Scientists ‘untangle’ quantum communications
Faster without entanglement
Entanglement is one of the foundations of quantum communications, since that’s the property that makes quantum communication schemes secure*. So why is a group of scientists from Japan and the UK proposing to work without entanglement?
A study in Nature Photonics (abstract) led by Bill Munro – a research scientist with NTT’s Basic Research Laboratories in Japan – proposes just that: an entanglement-free quantum communications system that can transmit 107 quantum states per second.
The reason, Monro explained to The Register, is this: although entanglement leads to security, that’s not the only possible application of quantum communications. A quantum channel can also be used to communicate between quantum devices inside a quantum computer – in which case, speed is rather more important than security.
He also notes that achieving acceptable speed over long distance is a key focus of quantum communications research. Relatively slow communications in the terabit age is acceptable if the quantum channel is only being used for key distribution (with the key then used to encrypt a conventional communications channel), but not if you want to replace the classical channel entirely.
“What we are trying to do is to avoid having to create entanglement between repeater nodes (as this is slow and requires classical messaging)”, he told The Register.
These slow speeds are especially problematic when communicating over a long distance, something that requires repeaters, since an entanglement would have to be created between each pair of nodes on the network.
“For long distance quantum communication the potential rates of communication have been quite low (kHz or lower - with the limitation being caused by the classical communication time between nodes). Hence our scheme may be able to increase the communication rates,” Monro explained.
Security could still be added over the top, between the sender and receiver instead of at each hop, but the “no-entanglement” end-to-end link would reach further and at much greater speed than quantum communication schemes that rely on entanglement.

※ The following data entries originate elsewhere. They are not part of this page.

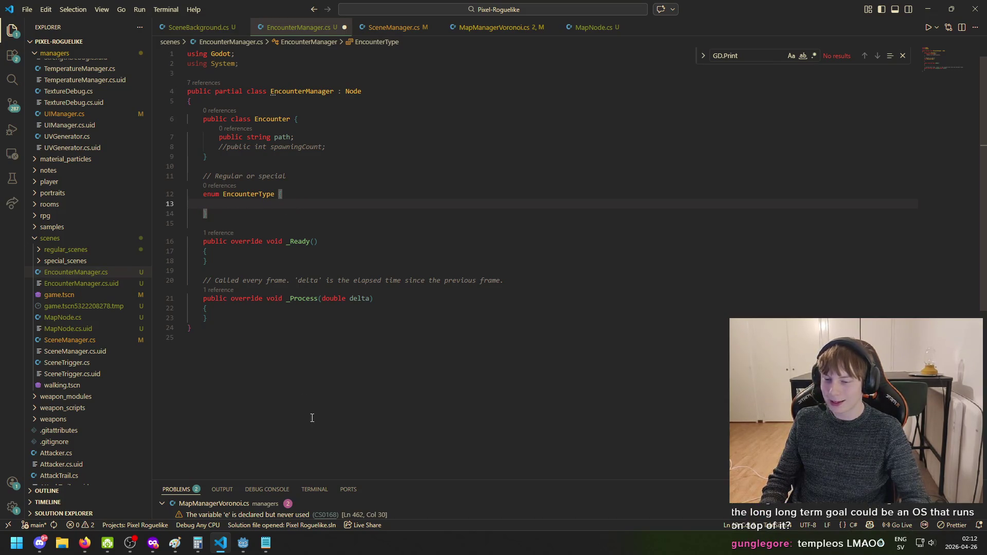
left_click(174, 548)
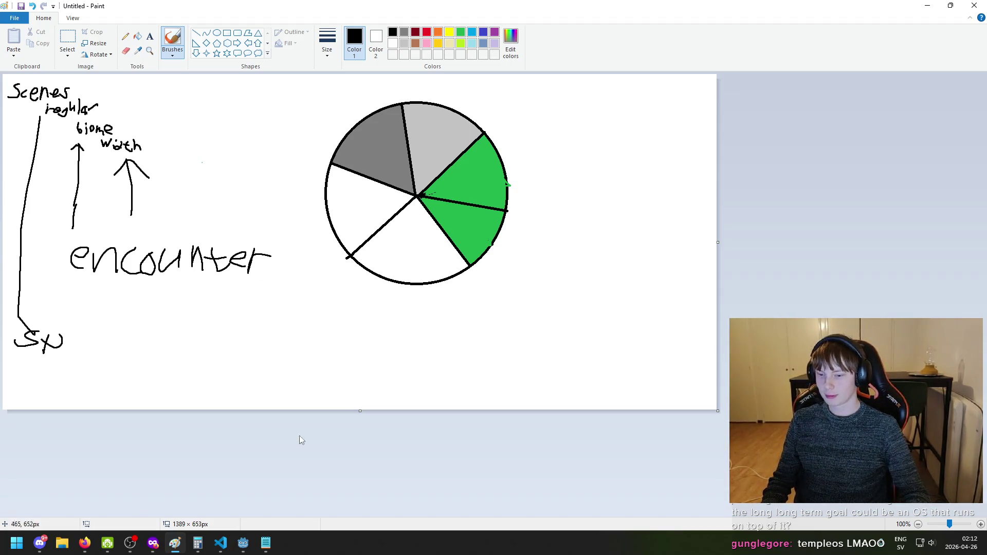
left_click(221, 543)
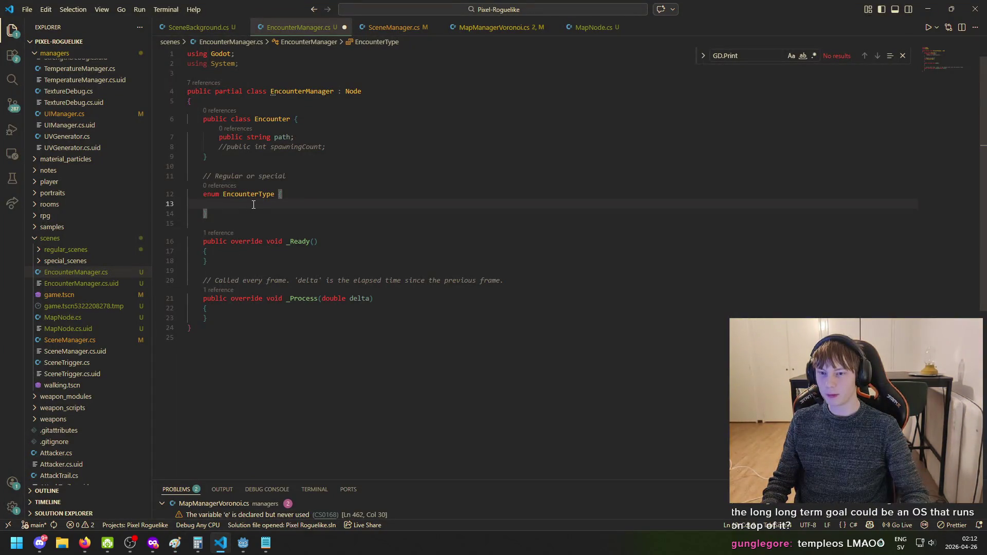
left_click(266, 545)
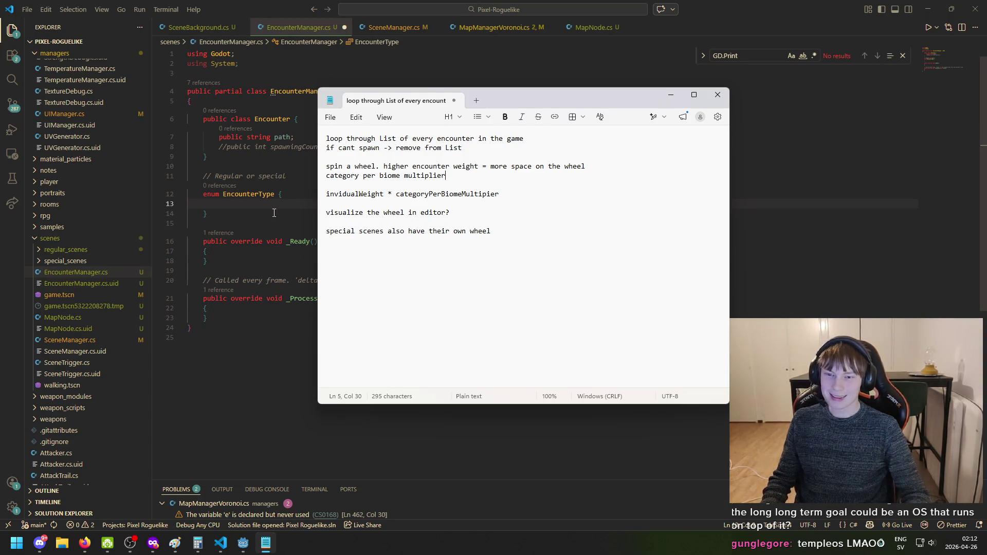
key("alt+Tab")
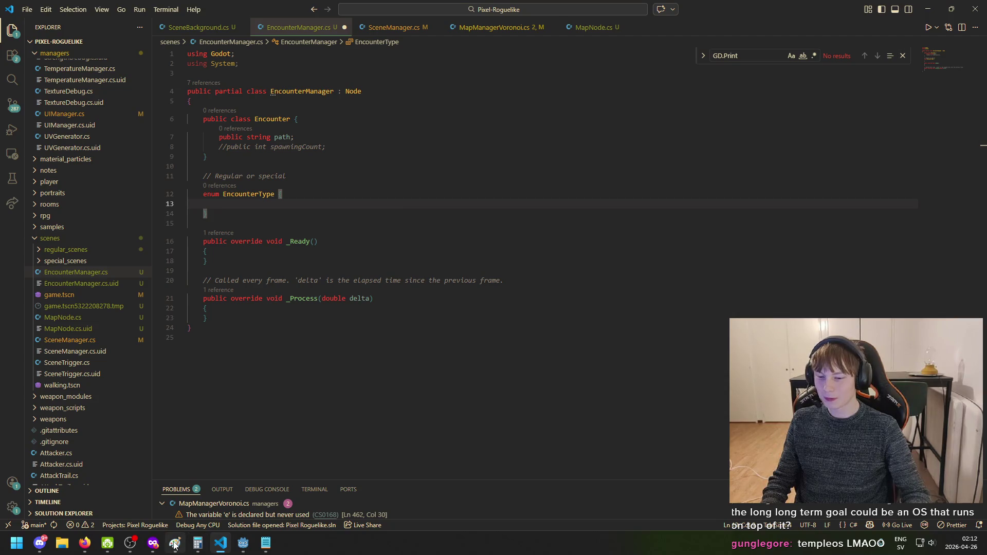
left_click(174, 544)
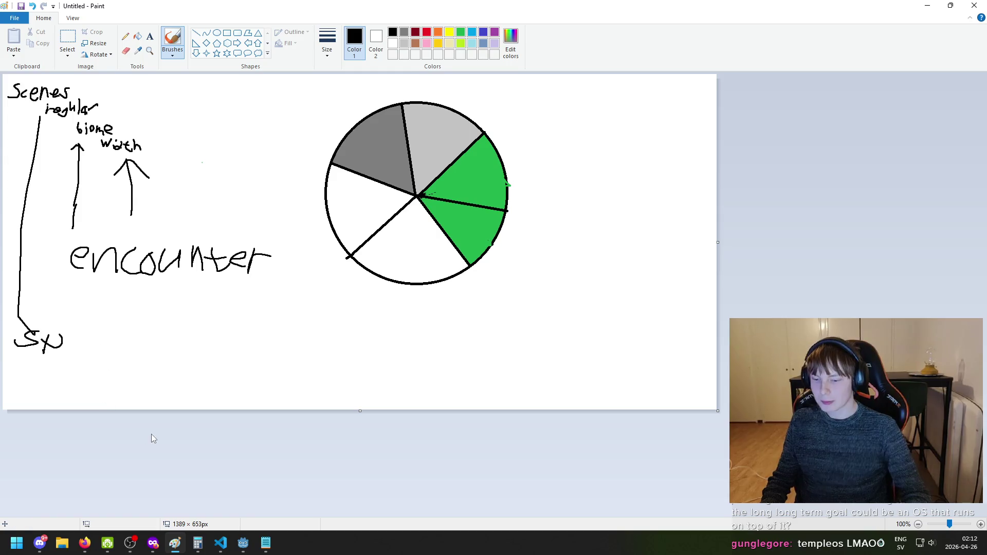
left_click(266, 542)
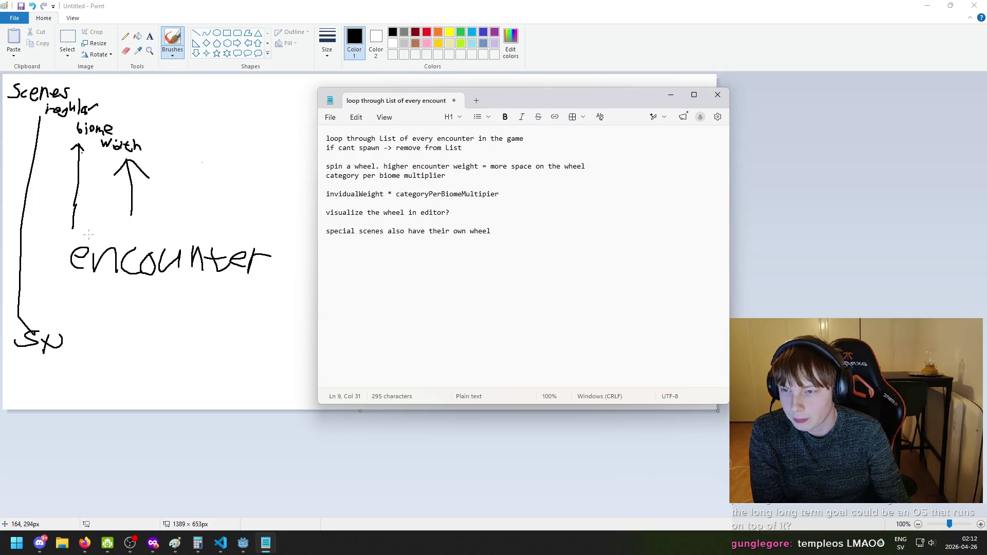
left_click(222, 547)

Even though there’s no entanglement, Munro said it’s clear that the scheme is transmitting superpositions (rather than, in a conventional optical network, using the frequency of light to signify the bit that’s being sent).
Munro’s scheme encodes states onto “matter qubits” (for example, using electron spin) at the originating and destination nodes. This state is transferred at the transmitter to a photon qubit, which is transmitted down a fibre to a receiver that reverses the process.
If the matter qubits needed to be entangled, they would have to be retained until the receiver process was complete, so the two ends could “compare notes” to determine that the photon’s state was preserved in the channel. Instead, the Munro scheme proposes to use a quantum parity code to check the received state – something the paper claims allows the system to tolerate photon losses in the channel as high as 50 percent (hence extending the range of the system to 17 km between nodes).
The paper states that 48 nodes would provide an 800 km quantum link that has a 98 percent probability of successfully transmitting the quantum information. The intermediate nodes in the network could also act as routers. ®
*Bootnote: El Reg is aware that perfect "quantum communications" security is a highly qualified and controversial topic.